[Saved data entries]
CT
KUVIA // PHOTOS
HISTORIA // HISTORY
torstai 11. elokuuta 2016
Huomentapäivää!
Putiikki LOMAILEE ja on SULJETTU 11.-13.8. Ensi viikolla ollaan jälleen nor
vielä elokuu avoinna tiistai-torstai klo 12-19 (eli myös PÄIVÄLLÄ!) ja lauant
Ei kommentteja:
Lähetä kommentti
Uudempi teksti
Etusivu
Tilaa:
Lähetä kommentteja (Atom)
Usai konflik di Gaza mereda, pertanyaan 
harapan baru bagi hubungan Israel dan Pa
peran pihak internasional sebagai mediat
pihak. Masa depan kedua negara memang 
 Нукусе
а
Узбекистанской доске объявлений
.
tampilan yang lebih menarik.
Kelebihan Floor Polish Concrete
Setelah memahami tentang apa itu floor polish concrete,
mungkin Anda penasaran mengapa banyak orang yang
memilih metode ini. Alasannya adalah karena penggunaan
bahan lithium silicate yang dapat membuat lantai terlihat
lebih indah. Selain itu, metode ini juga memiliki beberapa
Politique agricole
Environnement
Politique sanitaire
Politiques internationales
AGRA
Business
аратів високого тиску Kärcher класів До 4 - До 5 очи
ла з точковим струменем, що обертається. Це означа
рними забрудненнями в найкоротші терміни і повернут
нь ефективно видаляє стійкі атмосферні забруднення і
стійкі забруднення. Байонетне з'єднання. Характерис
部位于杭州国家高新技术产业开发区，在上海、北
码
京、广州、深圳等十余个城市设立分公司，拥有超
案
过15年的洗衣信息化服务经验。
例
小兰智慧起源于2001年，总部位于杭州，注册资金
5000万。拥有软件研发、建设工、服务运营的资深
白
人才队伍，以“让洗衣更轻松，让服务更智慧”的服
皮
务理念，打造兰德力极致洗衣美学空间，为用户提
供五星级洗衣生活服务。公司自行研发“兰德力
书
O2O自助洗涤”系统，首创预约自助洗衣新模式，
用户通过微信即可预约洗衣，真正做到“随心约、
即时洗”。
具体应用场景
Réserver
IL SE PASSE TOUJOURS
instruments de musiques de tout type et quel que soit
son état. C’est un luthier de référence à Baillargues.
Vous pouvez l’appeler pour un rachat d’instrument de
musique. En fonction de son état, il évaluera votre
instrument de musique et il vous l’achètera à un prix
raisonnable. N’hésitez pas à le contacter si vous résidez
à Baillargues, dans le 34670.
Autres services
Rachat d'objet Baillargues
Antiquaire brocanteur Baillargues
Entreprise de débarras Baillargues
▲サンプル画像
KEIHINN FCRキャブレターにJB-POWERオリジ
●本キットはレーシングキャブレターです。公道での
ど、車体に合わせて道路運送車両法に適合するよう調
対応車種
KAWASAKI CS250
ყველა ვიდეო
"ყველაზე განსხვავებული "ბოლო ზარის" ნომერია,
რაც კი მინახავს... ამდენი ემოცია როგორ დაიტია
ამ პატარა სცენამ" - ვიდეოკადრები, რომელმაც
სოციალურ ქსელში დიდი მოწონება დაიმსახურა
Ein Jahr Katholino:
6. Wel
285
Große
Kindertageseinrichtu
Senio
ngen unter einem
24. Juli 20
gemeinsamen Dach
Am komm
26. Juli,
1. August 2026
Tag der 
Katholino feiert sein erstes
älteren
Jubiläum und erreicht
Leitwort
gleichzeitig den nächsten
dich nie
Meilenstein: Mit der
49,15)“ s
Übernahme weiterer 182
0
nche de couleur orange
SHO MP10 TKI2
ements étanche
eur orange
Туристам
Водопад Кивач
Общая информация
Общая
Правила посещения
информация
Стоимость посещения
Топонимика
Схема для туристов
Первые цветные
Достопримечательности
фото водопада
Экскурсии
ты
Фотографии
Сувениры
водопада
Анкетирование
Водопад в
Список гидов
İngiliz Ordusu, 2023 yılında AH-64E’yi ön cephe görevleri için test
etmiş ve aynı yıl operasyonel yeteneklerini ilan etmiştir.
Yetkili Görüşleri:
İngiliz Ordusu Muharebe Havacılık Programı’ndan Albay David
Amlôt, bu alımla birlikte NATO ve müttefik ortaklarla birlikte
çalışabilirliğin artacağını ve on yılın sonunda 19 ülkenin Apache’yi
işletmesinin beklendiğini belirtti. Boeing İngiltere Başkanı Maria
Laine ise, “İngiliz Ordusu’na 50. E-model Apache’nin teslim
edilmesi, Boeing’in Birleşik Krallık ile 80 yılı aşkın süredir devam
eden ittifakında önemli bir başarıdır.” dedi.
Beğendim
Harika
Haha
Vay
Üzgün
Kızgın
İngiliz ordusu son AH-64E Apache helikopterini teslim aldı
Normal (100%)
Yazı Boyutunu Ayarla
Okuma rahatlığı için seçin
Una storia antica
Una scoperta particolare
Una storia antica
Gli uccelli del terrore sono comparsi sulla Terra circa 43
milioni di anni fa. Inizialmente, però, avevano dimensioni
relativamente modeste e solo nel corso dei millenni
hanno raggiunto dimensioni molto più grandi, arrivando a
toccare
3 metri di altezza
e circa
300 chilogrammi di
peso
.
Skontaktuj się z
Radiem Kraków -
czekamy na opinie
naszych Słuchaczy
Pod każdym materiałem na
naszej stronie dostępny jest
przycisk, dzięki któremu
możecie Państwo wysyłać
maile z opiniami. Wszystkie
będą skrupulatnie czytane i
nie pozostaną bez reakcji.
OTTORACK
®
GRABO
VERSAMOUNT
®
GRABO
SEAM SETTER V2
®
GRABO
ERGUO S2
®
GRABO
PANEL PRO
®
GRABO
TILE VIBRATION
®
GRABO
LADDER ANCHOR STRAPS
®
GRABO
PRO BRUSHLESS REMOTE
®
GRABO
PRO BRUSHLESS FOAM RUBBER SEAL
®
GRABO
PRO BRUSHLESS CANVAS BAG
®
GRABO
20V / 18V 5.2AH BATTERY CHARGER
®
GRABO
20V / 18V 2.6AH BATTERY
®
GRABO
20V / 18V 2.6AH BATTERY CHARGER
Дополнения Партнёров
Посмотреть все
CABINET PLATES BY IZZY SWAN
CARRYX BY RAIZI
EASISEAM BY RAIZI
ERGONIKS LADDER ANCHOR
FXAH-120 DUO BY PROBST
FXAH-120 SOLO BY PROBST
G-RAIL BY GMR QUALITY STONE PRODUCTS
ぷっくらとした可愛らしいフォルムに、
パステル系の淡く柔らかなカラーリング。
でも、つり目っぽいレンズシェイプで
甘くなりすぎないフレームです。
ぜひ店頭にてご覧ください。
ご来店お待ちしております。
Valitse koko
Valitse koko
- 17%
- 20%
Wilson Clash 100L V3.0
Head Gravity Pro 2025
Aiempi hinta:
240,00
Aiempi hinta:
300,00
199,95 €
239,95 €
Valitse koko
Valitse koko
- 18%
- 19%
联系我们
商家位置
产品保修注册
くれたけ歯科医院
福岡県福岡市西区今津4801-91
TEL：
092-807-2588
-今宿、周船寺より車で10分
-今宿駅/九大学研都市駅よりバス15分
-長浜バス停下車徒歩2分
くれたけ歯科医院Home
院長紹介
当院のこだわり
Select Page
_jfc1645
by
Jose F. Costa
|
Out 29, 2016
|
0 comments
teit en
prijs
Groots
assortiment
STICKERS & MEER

▶ EXERCISE GOAL
Reproduce every one of the items above line for line, without altering anything.

▶ OUTPUT
CT
KUVIA // PHOTOS
HISTORIA // HISTORY
torstai 11. elokuuta 2016
Huomentapäivää!
Putiikki LOMAILEE ja on SULJETTU 11.-13.8. Ensi viikolla ollaan jälleen nor
vielä elokuu avoinna tiistai-torstai klo 12-19 (eli myös PÄIVÄLLÄ!) ja lauant
Ei kommentteja:
Lähetä kommentti
Uudempi teksti
Etusivu
Tilaa:
Lähetä kommentteja (Atom)
Usai konflik di Gaza mereda, pertanyaan 
harapan baru bagi hubungan Israel dan Pa
peran pihak internasional sebagai mediat
pihak. Masa depan kedua negara memang 
 Нукусе
а
Узбекистанской доске объявлений
.
tampilan yang lebih menarik.
Kelebihan Floor Polish Concrete
Setelah memahami tentang apa itu floor polish concrete,
mungkin Anda penasaran mengapa banyak orang yang
memilih metode ini. Alasannya adalah karena penggunaan
bahan lithium silicate yang dapat membuat lantai terlihat
lebih indah. Selain itu, metode ini juga memiliki beberapa
Politique agricole
Environnement
Politique sanitaire
Politiques internationales
AGRA
Business
аратів високого тиску Kärcher класів До 4 - До 5 очи
ла з точковим струменем, що обертається. Це означа
рними забрудненнями в найкоротші терміни і повернут
нь ефективно видаляє стійкі атмосферні забруднення і
стійкі забруднення. Байонетне з'єднання. Характерис
部位于杭州国家高新技术产业开发区，在上海、北
码
京、广州、深圳等十余个城市设立分公司，拥有超
案
过15年的洗衣信息化服务经验。
例
小兰智慧起源于2001年，总部位于杭州，注册资金
5000万。拥有软件研发、建设工、服务运营的资深
白
人才队伍，以“让洗衣更轻松，让服务更智慧”的服
皮
务理念，打造兰德力极致洗衣美学空间，为用户提
供五星级洗衣生活服务。公司自行研发“兰德力
书
O2O自助洗涤”系统，首创预约自助洗衣新模式，
用户通过微信即可预约洗衣，真正做到“随心约、
即时洗”。
具体应用场景
Réserver
IL SE PASSE TOUJOURS
instruments de musiques de tout type et quel que soit
son état. C’est un luthier de référence à Baillargues.
Vous pouvez l’appeler pour un rachat d’instrument de
musique. En fonction de son état, il évaluera votre
instrument de musique et il vous l’achètera à un prix
raisonnable. N’hésitez pas à le contacter si vous résidez
à Baillargues, dans le 34670.
Autres services
Rachat d'objet Baillargues
Antiquaire brocanteur Baillargues
Entreprise de débarras Baillargues
▲サンプル画像
KEIHINN FCRキャブレターにJB-POWERオリジ
●本キットはレーシングキャブレターです。公道での
ど、車体に合わせて道路運送車両法に適合するよう調
対応車種
KAWASAKI CS250
ყველა ვიდეო
"ყველაზე განსხვავებული "ბოლო ზარის" ნომერია,
რაც კი მინახავს... ამდენი ემოცია როგორ დაიტია
ამ პატარა სცენამ" - ვიდეოკადრები, რომელმაც
სოციალურ ქსელში დიდი მოწონება დაიმსახურა
Ein Jahr Katholino:
6. Wel
285
Große
Kindertageseinrichtu
Senio
ngen unter einem
24. Juli 20
gemeinsamen Dach
Am komm
26. Juli,
1. August 2026
Tag der 
Katholino feiert sein erstes
älteren
Jubiläum und erreicht
Leitwort
gleichzeitig den nächsten
dich nie
Meilenstein: Mit der
49,15)“ s
Übernahme weiterer 182
0
nche de couleur orange
SHO MP10 TKI2
ements étanche
eur orange
Туристам
Водопад Кивач
Общая информация
Общая
Правила посещения
информация
Стоимость посещения
Топонимика
Схема для туристов
Первые цветные
Достопримечательности
фото водопада
Экскурсии
ты
Фотографии
Сувениры
водопада
Анкетирование
Водопад в
Список гидов
İngiliz Ordusu, 2023 yılında AH-64E’yi ön cephe görevleri için test
etmiş ve aynı yıl operasyonel yeteneklerini ilan etmiştir.
Yetkili Görüşleri:
İngiliz Ordusu Muharebe Havacılık Programı’ndan Albay David
Amlôt, bu alımla birlikte NATO ve müttefik ortaklarla birlikte
çalışabilirliğin artacağını ve on yılın sonunda 19 ülkenin Apache’yi
işletmesinin beklendiğini belirtti. Boeing İngiltere Başkanı Maria
Laine ise, “İngiliz Ordusu’na 50. E-model Apache’nin teslim
edilmesi, Boeing’in Birleşik Krallık ile 80 yılı aşkın süredir devam
eden ittifakında önemli bir başarıdır.” dedi.
Beğendim
Harika
Haha
Vay
Üzgün
Kızgın
İngiliz ordusu son AH-64E Apache helikopterini teslim aldı
Normal (100%)
Yazı Boyutunu Ayarla
Okuma rahatlığı için seçin
Una storia antica
Una scoperta particolare
Una storia antica
Gli uccelli del terrore sono comparsi sulla Terra circa 43
milioni di anni fa. Inizialmente, però, avevano dimensioni
relativamente modeste e solo nel corso dei millenni
hanno raggiunto dimensioni molto più grandi, arrivando a
toccare
3 metri di altezza
e circa
300 chilogrammi di
peso
.
Skontaktuj się z
Radiem Kraków -
czekamy na opinie
naszych Słuchaczy
Pod każdym materiałem na
naszej stronie dostępny jest
przycisk, dzięki któremu
możecie Państwo wysyłać
maile z opiniami. Wszystkie
będą skrupulatnie czytane i
nie pozostaną bez reakcji.
OTTORACK
®
GRABO
VERSAMOUNT
®
GRABO
SEAM SETTER V2
®
GRABO
ERGUO S2
®
GRABO
PANEL PRO
®
GRABO
TILE VIBRATION
®
GRABO
LADDER ANCHOR STRAPS
®
GRABO
PRO BRUSHLESS REMOTE
®
GRABO
PRO BRUSHLESS FOAM RUBBER SEAL
®
GRABO
PRO BRUSHLESS CANVAS BAG
®
GRABO
20V / 18V 5.2AH BATTERY CHARGER
®
GRABO
20V / 18V 2.6AH BATTERY
®
GRABO
20V / 18V 2.6AH BATTERY CHARGER
Дополнения Партнёров
Посмотреть все
CABINET PLATES BY IZZY SWAN
CARRYX BY RAIZI
EASISEAM BY RAIZI
ERGONIKS LADDER ANCHOR
FXAH-120 DUO BY PROBST
FXAH-120 SOLO BY PROBST
G-RAIL BY GMR QUALITY STONE PRODUCTS
ぷっくらとした可愛らしいフォルムに、
パステル系の淡く柔らかなカラーリング。
でも、つり目っぽいレンズシェイプで
甘くなりすぎないフレームです。
ぜひ店頭にてご覧ください。
ご来店お待ちしております。
Valitse koko
Valitse koko
- 17%
- 20%
Wilson Clash 100L V3.0
Head Gravity Pro 2025
Aiempi hinta:
240,00
Aiempi hinta:
300,00
199,95 €
239,95 €
Valitse koko
Valitse koko
- 18%
- 19%
联系我们
商家位置
产品保修注册
くれたけ歯科医院
福岡県福岡市西区今津4801-91
TEL：
092-807-2588
-今宿、周船寺より車で10分
-今宿駅/九大学研都市駅よりバス15分
-長浜バス停下車徒歩2分
くれたけ歯科医院Home
院長紹介
当院のこだわり
Select Page
_jfc1645
by
Jose F. Costa
|
Out 29, 2016
|
0 comments
teit en
prijs
Groots
assortiment
STICKERS & MEER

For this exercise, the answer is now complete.